Sunday, November 9, 2008

Looking for an Auto? Now Is the Right Time

It's hard to remember such a perfect storm in the auto industry. It started with the dark clouds of tapped-out credit and foreclosures. The first squall of high gas prices then undermined large vehicle sales and left dealers out in the rain with the wrong vehicles. As that squall let up, a full torrent of unemployment and credit gridlock drenched the industry. Then, the downpour of new 2009 models.

So, too many 2009s, too many leftover 2008s and used vehicles. Once-profitable dealers strain to stay in business as sales drop and credit tightens. What does it mean for you? I got the straight scoop from Paul Campagna, general sales manager for a large Northern California dealership.
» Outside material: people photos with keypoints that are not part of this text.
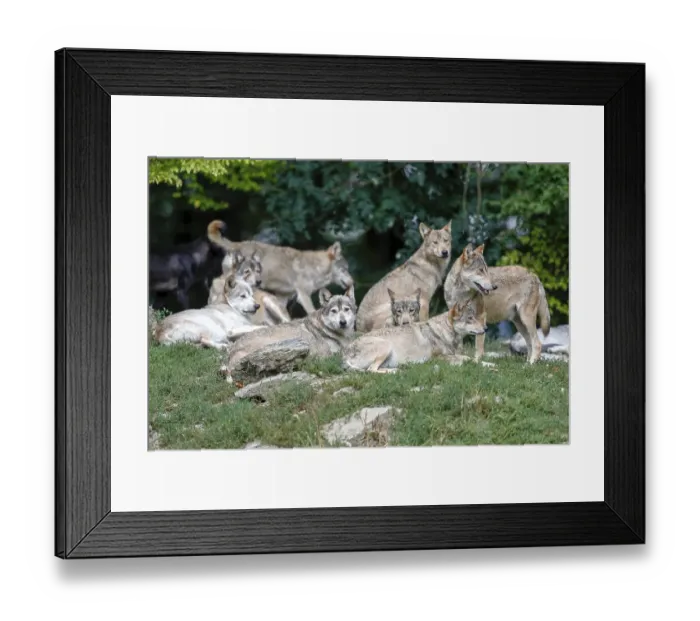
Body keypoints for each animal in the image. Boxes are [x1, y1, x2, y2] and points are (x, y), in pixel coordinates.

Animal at [208, 227, 353, 316]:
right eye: (345, 269)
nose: (352, 282)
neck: (314, 268)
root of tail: (236, 244)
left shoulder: (284, 297)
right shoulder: (303, 296)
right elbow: (311, 312)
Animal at [342, 291, 486, 373]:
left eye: (474, 317)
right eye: (470, 318)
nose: (486, 329)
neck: (444, 331)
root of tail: (344, 355)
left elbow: (471, 358)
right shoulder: (437, 358)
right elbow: (468, 359)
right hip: (385, 346)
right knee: (370, 370)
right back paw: (395, 371)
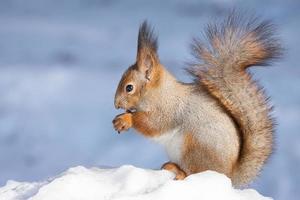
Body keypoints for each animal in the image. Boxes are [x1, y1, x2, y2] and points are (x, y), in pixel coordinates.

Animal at [112, 13, 282, 187]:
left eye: (129, 88)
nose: (116, 104)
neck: (159, 91)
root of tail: (228, 175)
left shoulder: (168, 109)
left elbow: (153, 124)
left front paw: (126, 119)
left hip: (195, 147)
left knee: (192, 172)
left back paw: (177, 170)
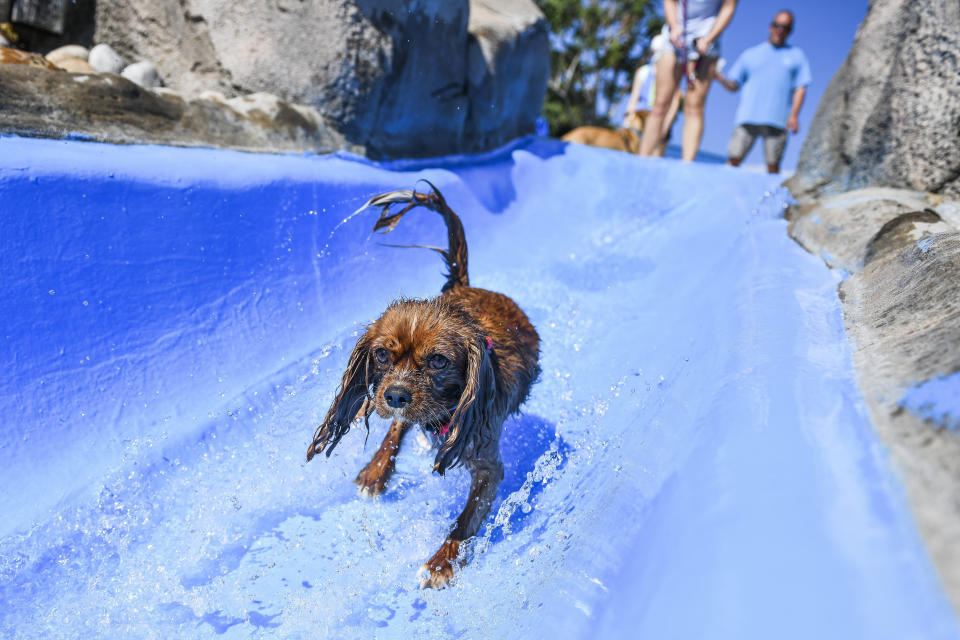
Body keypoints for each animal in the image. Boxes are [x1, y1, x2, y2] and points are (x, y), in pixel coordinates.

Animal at [308, 182, 540, 588]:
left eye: (438, 361)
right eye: (382, 355)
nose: (395, 395)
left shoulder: (487, 464)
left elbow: (465, 520)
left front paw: (442, 561)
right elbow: (397, 427)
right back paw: (376, 471)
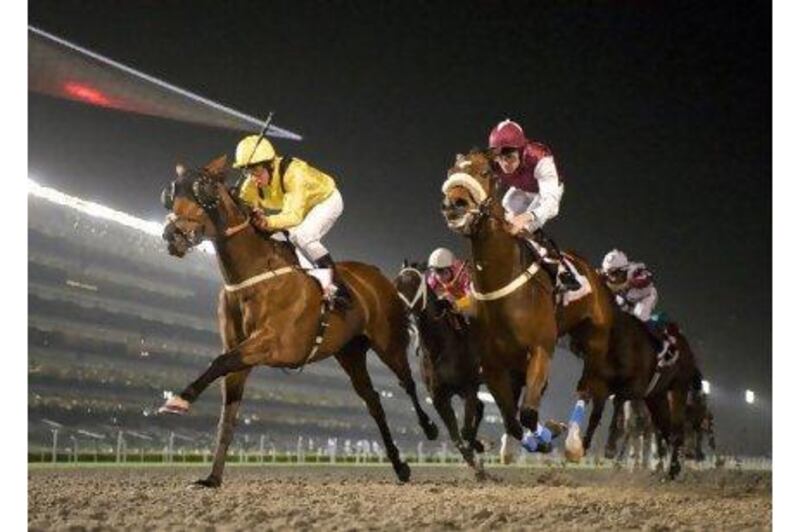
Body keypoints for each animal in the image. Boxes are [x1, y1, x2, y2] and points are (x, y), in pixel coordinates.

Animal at [157, 157, 438, 486]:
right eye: (171, 194)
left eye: (203, 190)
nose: (172, 235)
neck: (253, 275)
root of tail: (377, 274)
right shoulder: (242, 353)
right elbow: (227, 413)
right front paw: (212, 478)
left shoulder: (270, 343)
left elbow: (218, 362)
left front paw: (179, 400)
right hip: (350, 353)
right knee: (373, 401)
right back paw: (399, 465)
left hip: (388, 342)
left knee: (407, 384)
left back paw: (430, 428)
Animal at [392, 262, 482, 474]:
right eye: (396, 283)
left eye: (414, 283)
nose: (397, 310)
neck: (441, 347)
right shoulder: (439, 396)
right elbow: (456, 436)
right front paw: (475, 463)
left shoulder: (469, 387)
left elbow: (465, 430)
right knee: (481, 408)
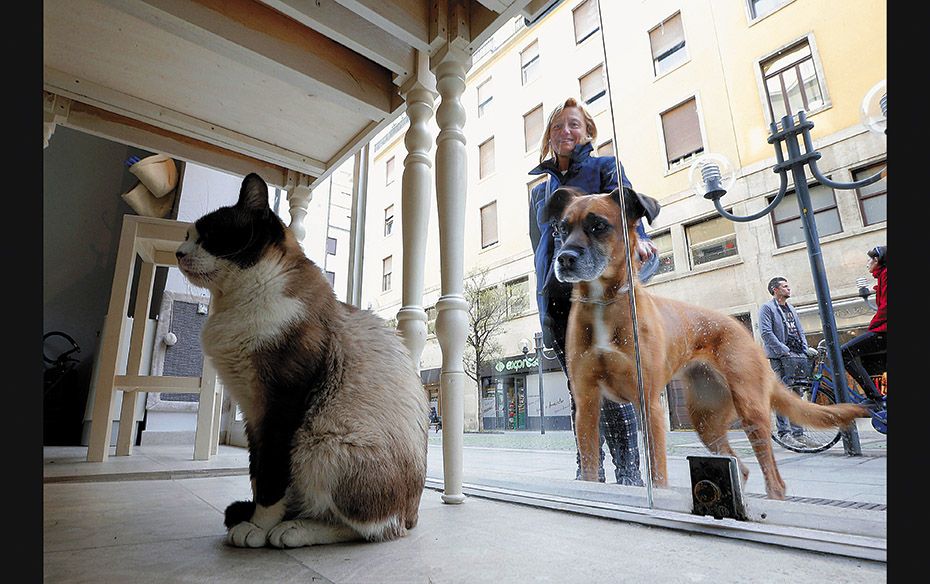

As he put it: As customers once gazed longingly into the showroom window, dealers now gaze out that window at customers, as in "Gee, I'd like to have one of those."

Campagna offered some advice for consumers seeking to buy a car now:

  • Know your credit and get in good standing. More than ever, a creditworthy buyer is gold. There aren't many. As a creditworthy customer, you're the rarest part of a rare breed. You have power.
  • Dealers are accepting smaller profits. Inventories are high and expensive to finance, that gives you power. Don't expect the dealer to take a loss, though. Do your research and bargain hard, but don't be unreasonable. "We won't say no to a small profit. Not now. If a customer walks away today, it's either because of financing or the offer just made no sense," Campagna said.
  • Analyze the financing. Financing is part of the deal, and it's hard to beat the growing zero-percent financing. You may pay down the vehicle faster than it depreciates. The finance charges saved outweigh any rebate if you keep the vehicle long enough.
  • Big dealer, small dealer? There are plusses and minuses in working with a big or small outfit. Big dealers can move cars around between branches and balance inventory more quickly, while smaller ones may be more sensitive to inventory costs and financing issues. But, according to Campagna, "many smaller dealers saw this coming and adjusted more quickly." Check out how many cars they have on their lots, and in storage lots if they have them.
  • New versus used. The shock of high gas prices knocked inventories out of whack a few months ago, bringing great deals on used cars, especially at dealers taking them in trade. The panic brought some SUVs and trucks for thousands under book; dealers were able to pass the savings on. Now the market is balanced again, but the new car glut has made used cars a tougher sell, so inventory is a problem here, too. Shop carefully, and remember, used cars have the most costly years of depreciation behind them.
  • Act soon. The best time for cars is now -- before everyone adjusts inventory, gets rid of the 2008s, lines up financing alternatives, and year-end and other sales events take hold.
So if you need a car there's no time like the present. But, I'll say it again: The wrong thing at the right price is still ... the wrong thing.